▸ **WORK ORDER**
Reproduce the records verbatim from their first line up to and including the line with "dokud se znovu".

···

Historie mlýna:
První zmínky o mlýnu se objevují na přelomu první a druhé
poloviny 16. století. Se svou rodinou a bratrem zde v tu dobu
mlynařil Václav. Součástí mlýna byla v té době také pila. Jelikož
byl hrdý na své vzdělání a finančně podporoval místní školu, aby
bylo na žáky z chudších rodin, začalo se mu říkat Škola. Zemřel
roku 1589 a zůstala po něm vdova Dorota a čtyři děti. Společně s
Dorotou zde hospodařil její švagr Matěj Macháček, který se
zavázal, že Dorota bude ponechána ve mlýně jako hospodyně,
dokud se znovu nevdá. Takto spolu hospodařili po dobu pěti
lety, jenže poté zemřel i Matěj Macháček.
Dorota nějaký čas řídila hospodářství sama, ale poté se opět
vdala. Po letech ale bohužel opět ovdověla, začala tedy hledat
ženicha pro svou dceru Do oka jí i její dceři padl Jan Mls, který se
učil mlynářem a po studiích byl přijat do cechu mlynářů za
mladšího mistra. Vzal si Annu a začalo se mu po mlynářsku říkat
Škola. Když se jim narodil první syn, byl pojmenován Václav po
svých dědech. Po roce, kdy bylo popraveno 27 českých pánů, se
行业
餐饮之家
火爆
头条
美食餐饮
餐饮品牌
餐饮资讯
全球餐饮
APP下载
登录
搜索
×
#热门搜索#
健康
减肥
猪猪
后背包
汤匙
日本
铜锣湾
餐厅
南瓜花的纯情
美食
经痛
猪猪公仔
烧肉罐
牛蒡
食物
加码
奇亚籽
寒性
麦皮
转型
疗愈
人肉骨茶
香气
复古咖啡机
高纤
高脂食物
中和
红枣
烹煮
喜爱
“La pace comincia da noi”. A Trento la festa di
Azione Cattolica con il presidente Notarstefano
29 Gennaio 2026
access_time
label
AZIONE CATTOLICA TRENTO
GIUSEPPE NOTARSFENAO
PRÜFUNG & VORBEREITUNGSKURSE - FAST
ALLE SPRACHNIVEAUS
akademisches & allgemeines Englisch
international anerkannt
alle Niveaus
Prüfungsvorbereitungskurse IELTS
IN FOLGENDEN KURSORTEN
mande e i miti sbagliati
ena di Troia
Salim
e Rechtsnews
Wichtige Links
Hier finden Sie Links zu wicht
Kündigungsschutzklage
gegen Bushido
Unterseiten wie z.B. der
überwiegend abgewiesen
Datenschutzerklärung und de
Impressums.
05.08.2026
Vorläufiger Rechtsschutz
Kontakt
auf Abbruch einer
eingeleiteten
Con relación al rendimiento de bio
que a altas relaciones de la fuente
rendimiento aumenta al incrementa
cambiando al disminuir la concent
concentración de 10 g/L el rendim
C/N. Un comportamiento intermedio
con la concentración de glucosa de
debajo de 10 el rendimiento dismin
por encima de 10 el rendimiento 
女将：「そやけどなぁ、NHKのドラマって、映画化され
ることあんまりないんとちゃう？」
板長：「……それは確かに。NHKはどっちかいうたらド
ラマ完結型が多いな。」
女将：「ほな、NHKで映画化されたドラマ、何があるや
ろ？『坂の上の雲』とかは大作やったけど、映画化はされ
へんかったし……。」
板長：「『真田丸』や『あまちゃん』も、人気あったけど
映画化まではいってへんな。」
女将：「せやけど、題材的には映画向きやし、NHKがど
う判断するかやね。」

···

▸ **TASK SOLUTION**
Historie mlýna:
První zmínky o mlýnu se objevují na přelomu první a druhé
poloviny 16. století. Se svou rodinou a bratrem zde v tu dobu
mlynařil Václav. Součástí mlýna byla v té době také pila. Jelikož
byl hrdý na své vzdělání a finančně podporoval místní školu, aby
bylo na žáky z chudších rodin, začalo se mu říkat Škola. Zemřel
roku 1589 a zůstala po něm vdova Dorota a čtyři děti. Společně s
Dorotou zde hospodařil její švagr Matěj Macháček, který se
zavázal, že Dorota bude ponechána ve mlýně jako hospodyně,
dokud se znovu nevdá. Takto spolu hospodařili po dobu pěti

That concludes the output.